I've reported this to linux-net though the messages don't appear in the spinics.net archive yet. I figured I would report here just to increase the chance that the issue is seen by someone who might understand what's happening. Basically, 5.1.20 introduced a regression in the NFS4 client which manifests as one of my users not being able to list the complete contents of his home directory (which contains nearly 8000 individual files for whatever reason): [root@ld00 ~]# ls -l ~dblecher|wc -l ls: reading directory '/home/dblecher': Input/output error 1844 [root@ld00 ~]# cat /proc/version Linux version 5.1.20-300.fc30.x86_64 (mockbuild.fedoraproject.org) (gcc version 9.1.1 20190503 (Red Hat 9.1.1-1) (GCC)) #1 SMP Fri Jul 26 15:03:11 UTC 2019 Mount options are: nfs4 rw,relatime,vers=4.2,rsize=1048576,wsize=1048576,namlen=255,hard,proto=tcp,timeo=600,retrans=2,sec=krb5i The server is running CentOS 7 (kernel 3.10.0-957.12.2.el7.x86_64). Nothing is logged, on the server or the client, when this happens. I don't know what is special about that directory; it's not merely the size, because I can't reproduce by just touching ten thousand randomly named files. But any client running anything newer than 5.1.19 (including 5.2.8) will show the issue if I just run ls on his directory. I haven't tried any 5.3 RCs but I can tomorrow. I pulled 5.1.19 from koji and it does not having the problem. Checking the changelog, I saw commit 3536b79ba75ba44b9ac1a9f1634f2e833bbb735c: Revert "NFS: readdirplus optimization by cache mechanism" (memleak) So I build a new RPM with the revert reverted and it does not have the issue. I'm not sure where to go from here. According to the commit description, the revert fixes a real issue so I guess simply undoing the revert isn't the right answer. But maybe it wasn't a clean revert and the fixup introduces some other issue. I don't really know.

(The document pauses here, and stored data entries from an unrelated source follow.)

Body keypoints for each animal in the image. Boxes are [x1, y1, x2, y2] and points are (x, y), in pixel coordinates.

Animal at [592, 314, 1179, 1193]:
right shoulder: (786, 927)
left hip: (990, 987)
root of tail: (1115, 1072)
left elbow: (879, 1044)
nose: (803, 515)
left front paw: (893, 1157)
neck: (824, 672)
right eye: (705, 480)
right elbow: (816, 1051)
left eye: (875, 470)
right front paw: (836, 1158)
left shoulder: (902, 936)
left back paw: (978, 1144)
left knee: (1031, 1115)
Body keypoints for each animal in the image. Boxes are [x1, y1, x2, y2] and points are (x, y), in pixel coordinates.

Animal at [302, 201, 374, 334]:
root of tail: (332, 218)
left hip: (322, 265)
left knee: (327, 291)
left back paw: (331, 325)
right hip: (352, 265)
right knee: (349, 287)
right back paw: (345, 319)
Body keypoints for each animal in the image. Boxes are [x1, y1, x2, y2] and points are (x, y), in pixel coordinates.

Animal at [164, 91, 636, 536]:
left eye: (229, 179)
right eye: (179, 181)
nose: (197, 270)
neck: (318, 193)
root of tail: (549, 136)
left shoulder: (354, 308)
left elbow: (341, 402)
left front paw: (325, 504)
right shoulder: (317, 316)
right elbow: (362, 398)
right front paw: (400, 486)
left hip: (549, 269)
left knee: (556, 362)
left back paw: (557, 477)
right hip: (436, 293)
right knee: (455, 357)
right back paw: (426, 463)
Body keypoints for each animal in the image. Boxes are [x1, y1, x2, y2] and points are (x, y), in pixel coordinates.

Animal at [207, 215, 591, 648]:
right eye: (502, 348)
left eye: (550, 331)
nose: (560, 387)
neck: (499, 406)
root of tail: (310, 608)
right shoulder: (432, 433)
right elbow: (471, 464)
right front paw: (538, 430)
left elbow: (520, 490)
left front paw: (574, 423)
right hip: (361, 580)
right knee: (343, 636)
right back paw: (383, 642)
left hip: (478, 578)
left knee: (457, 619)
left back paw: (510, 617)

we probably need to talk to the NFS team upstream to do anything
To be clear, I was mistaken in my original message; I actually emailed the linux-nfs mailing list, not "linux-net" as I wrote. I also pinged on IRC (#linux-nfs on oftc) but that's not often a useful vehicle for support these days. Either way, I've seen no response but it's only been a day. I suppose I could repost with the CC list widened, but I'm not sure who I should CC. The original patch submission was CC'd all over the place. Also, the thread has now appeared in the spinics.net archive: https://www.spinics.net/lists/linux-nfs/msg74322.html
The underlying problem was found to be a bug in how kerfberos contexts are parsed. The issue only showed up with krb5i mounts, so I switched to using krb5p as a workaround. Patches have been produced ("[PATCH V3 1/2] SUNRPC: Fix buffer handling of GSS MIC without slack"), but I'm not sure if they've made it into any of the main trees yet. Stable was CC'd but I guess they won't be seen there until after they get pulled into Linus's tree.
After digging through the kernel tree I see that this made it into Linus's tree on September 26th: commit 972a2bf7dfe39ebf49dd47f68d27c416392e53b1 Merge: 7be3cb019db1 a8fd0feeca35 Author: Linus Torvalds <torvalds> Date: Thu Sep 26 12:20:14 2019 -0700 Merge tag 'nfs-for-5.4-1' of git://git.linux-nfs.org/projects/anna/linux-nfs Pull NFS client updates from Anna Schumaker: "Stable bugfixes: - Dequeue the request from the receive queue while we're re-encoding # v4.20+ - Fix buffer handling of GSS MIC without slack # 5.1 [...] This did not make 5.2.18 but... maybe 5.2.19?
*********** MASS BUG UPDATE ************** We apologize for the inconvenience. There are a large number of bugs to go through and several of them have gone stale. Due to this, we are doing a mass bug update across all of the Fedora 30 kernel bugs. Fedora 30 has now been rebased to 5.5.7-100.fc30. Please test this kernel update (or newer) and let us know if you issue has been resolved or if it is still present with the newer kernel. If you have moved on to Fedora 31, and are still experiencing this issue, please change the version to Fedora 31. If you experience different issues, please open a new bug report for those.
*********** MASS BUG UPDATE ************** This bug is being closed with INSUFFICIENT_DATA as there has not been a response in 3 weeks. If you are still experiencing this issue, please reopen and attach the relevant data from the latest kernel you are running and any data that might have been requested previously.